With rare and specific exceptions you should not provide treatment unless:

  • The patient has received all the information that a reasonable patient would expect to receive about their condition and treatment options, including the expected risks, side-effects, costs and benefits of each option
  • You have determined that he or she has an adequate understanding of that information
  • You have provided the patient with an opportunity to consider and discuss the information with you
  • The patient has made an informed choice 
  • The patient consents to treatment. The guidance says that you should have a reasonable knowledge of the range of evidence-based treatments that are available, and of how patients can access those that you do not provide, and you must respect and support the patient’s right to seek a second opinion or to decline treatment, or to decline involvement in education or research.
Giving information to others for the protection of a patient may be a justifiable breach of confidentiality and, where a vulnerable adult is at risk of injury, is a legal duty

Working with colleagues (par 39)

The MCNZ says that working appropriately with colleagues should apply in all circumstances. A new duty requires you to respect the skills and contributions of your colleagues and recognise the impact of your conduct on other team members, and how it may affect quality care.

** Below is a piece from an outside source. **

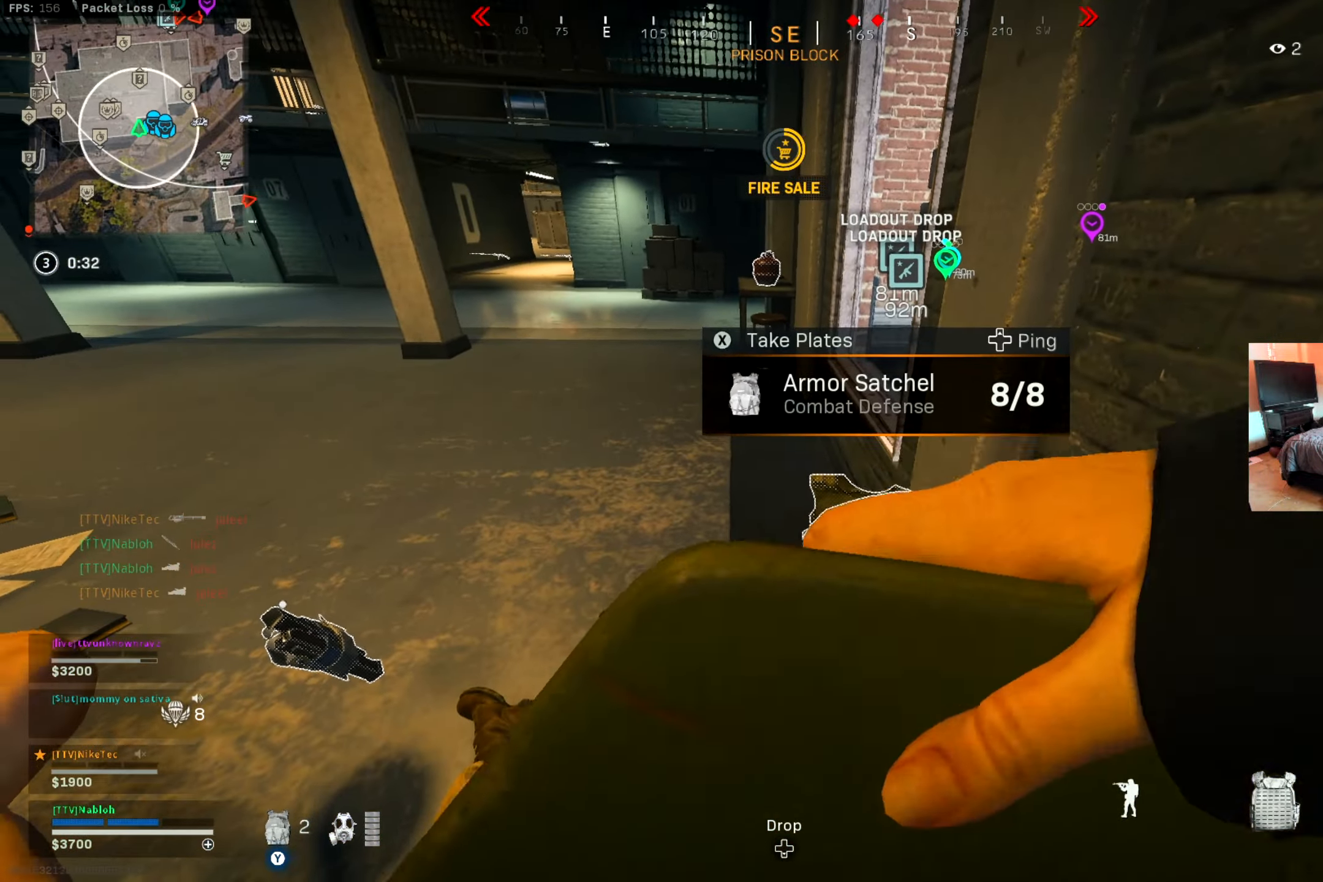
{"buttons": [], "left_stick": "center", "right_stick": "left", "events": [[84, "X", "up"], [367, "right_stick", "left"]]}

Sharing information in public (supplementary guidance) When sharing information in any public forum, eg, chatting in a hospital cafeteria or posting on a social networking site, the revised guidance says you should not disclose information about yourself that might undermine your relationship with patients. Similarly, do not disclose information that might identify and cause distress to colleagues, patients or their families.

Continuity of care (par 50-52)

Although the new guidance is not intended to impose a duty on doctors to assume responsibility for every patient, it does require them to ensure that someone is personally accountable for each patient’s care. It also requires that when you delegate care to a colleague, you must make sure they have the appropriate qualifications, skills and experience to provide care for the patient.

Raising concerns (par 62-69)

New duties have also been introduced with regards to raising concerns. If you have concerns over the competency of a colleague, where previously doctors were required to raise concerns “where possible” you now “should”:

  • Raise your concerns with the doctor
  • Draw the matter to the attention of the doctor’s employer
  • Report your concerns to the registrar of the MCNZ or the Health and Disability Commissioner
  • If the matters relate to health information privacy and security, refer to the office of the Privacy Commissioner.
If you have a conflict of interest, you must be open about the conflict, declaring your interest


As mentioned, the revised Good Medical Practice is not an exhaustive code of ethics. There may be obligations or situations that are not specifically covered inGood Medical Practice; in such circumstances your first priority should always be the care of your patient.